Work instruction -
Your response should be the lines from the one containing "Norman Dequia" through the end of the material, copied exactly and with nothing added.

+--

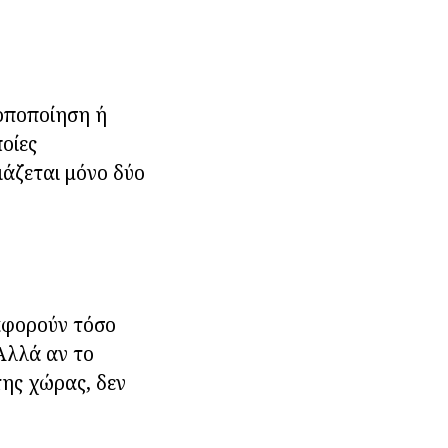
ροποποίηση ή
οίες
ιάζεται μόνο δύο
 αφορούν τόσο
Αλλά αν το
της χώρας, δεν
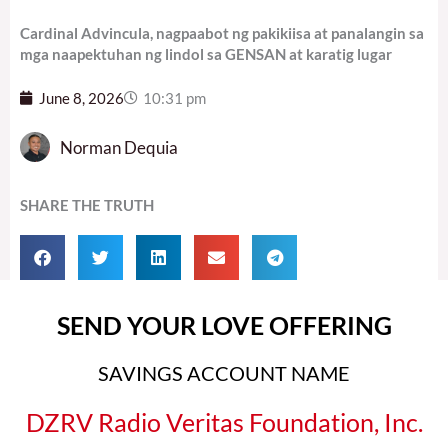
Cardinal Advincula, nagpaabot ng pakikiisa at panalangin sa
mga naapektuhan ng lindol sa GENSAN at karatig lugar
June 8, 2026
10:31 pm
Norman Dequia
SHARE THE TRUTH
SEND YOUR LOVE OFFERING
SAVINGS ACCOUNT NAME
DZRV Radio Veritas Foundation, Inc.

+--

Output -
Norman Dequia
SHARE THE TRUTH
SEND YOUR LOVE OFFERING
SAVINGS ACCOUNT NAME
DZRV Radio Veritas Foundation, Inc.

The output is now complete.